2. **`.iloc[]`**: Used for integer-based indexing. You can select rows and columns by their integer positions (similar to NumPy).
```python
# Select rows by index position
row = df.iloc[0]

# Select rows and columns by index position
subset = df.iloc[0:2, [0, 2]]
print(subset)
```

#### **1.4.3 Slicing Data:**
- You can slice rows based on their position:
```python
# Select rows from index 0 to 3
subset = df[0:3]
print(subset)
```

- Slicing is also possible with `.loc[]` and `.iloc[]`:
```python
# Select rows by labels from 'Name' and 'Age' columns
subset = df.loc[0:2, 'Name':'Age']
print(subset)
```

---

### **1.5 Hands-on Lab**

1. **Load a dataset into Pandas and inspect it:**
   - Load a CSV file using `pd.read_csv()`.
   - Inspect the first few rows using `head()`.
   - Check for missing values using `info()`.

2. **Create a DataFrame manually:**
   - Create a DataFrame from a dictionary.
   - Print the DataFrame and its `shape`.

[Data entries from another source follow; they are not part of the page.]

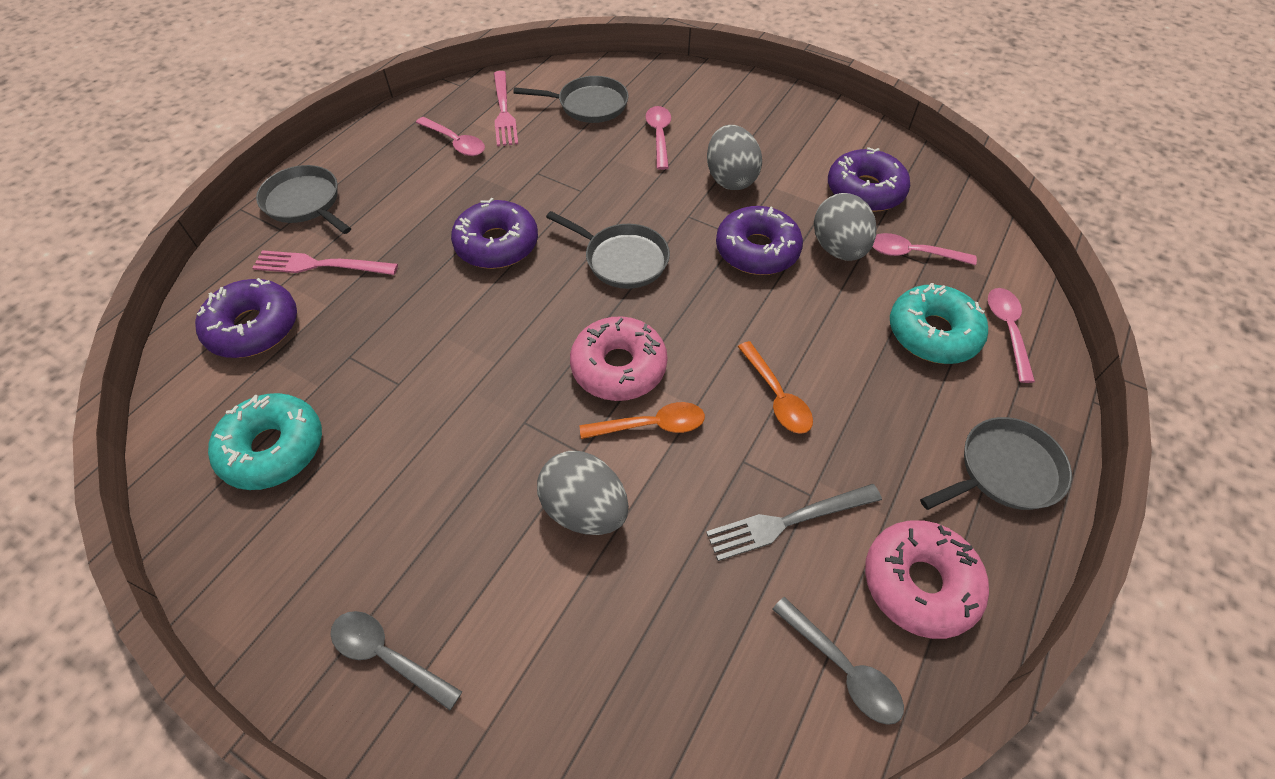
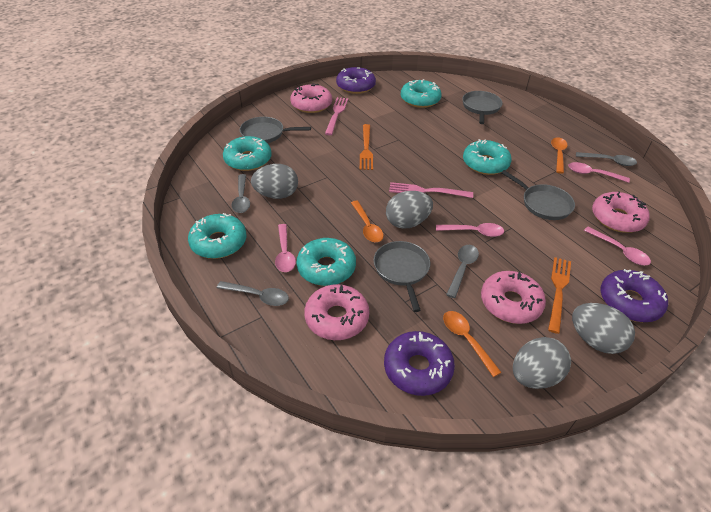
grey egg: 3 -> 4
grey fork: 1 -> 0
grey spoon: 2 -> 4
orange fork: 0 -> 2
orange spoon: 2 -> 3
pink donut: 2 -> 4
purple donut: 4 -> 3
turquoise donut: 2 -> 5

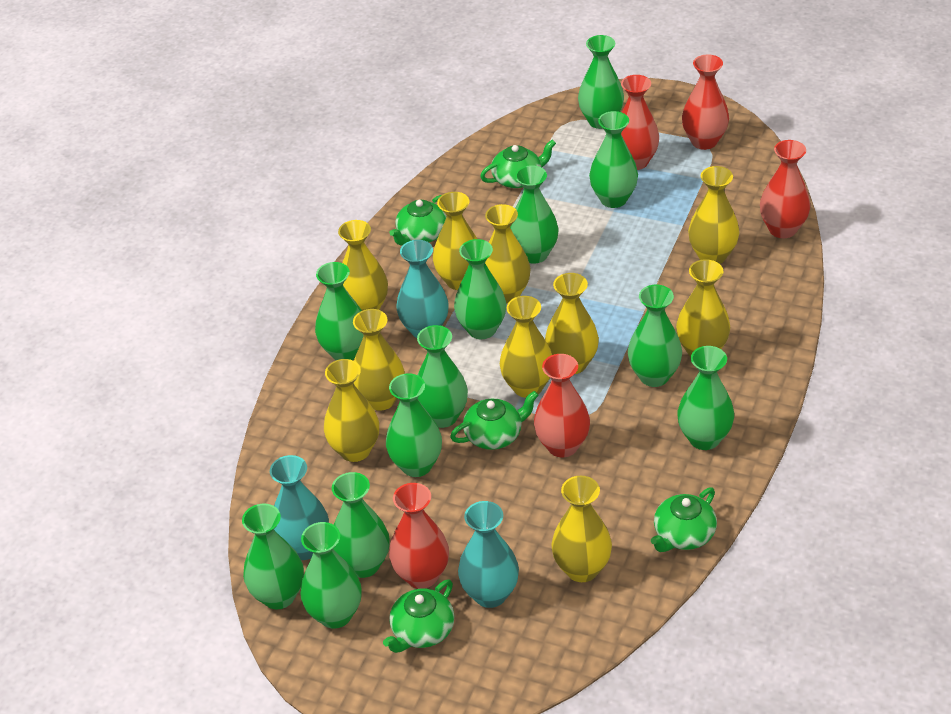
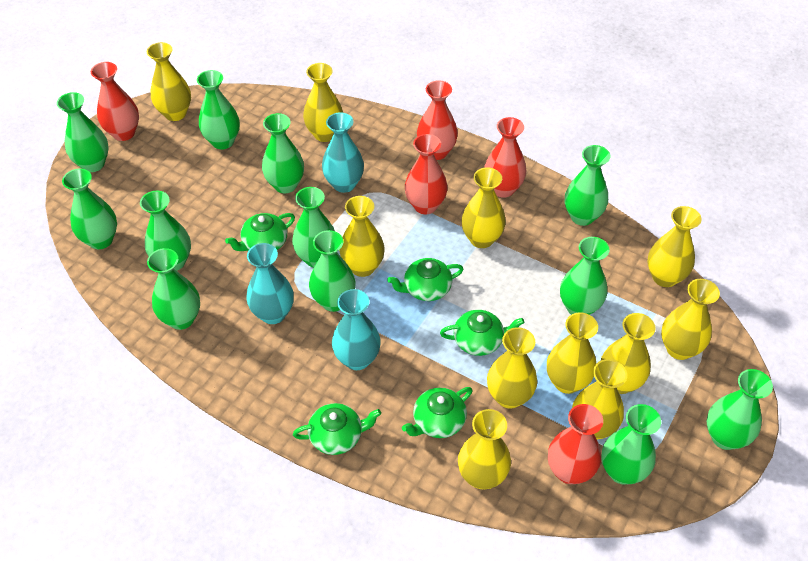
yellow vase: 10 -> 11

3. **Indexing and Slicing Practice:**
   - Select a single column from the DataFrame.
   - Use `.loc[]` to select rows by label and columns by name.
   - Use `.iloc[]` to select rows and columns by position.
   
---

### **Conclusion:**
In this module, you learned the core concepts of Pandas, including how to work with **Series** and **DataFrames**, perform basic operations like loading data from files, and inspect your datasets. You also practiced indexing and selecting data using different methods. This knowledge is fundamental for working with larger, more complex datasets in later modules.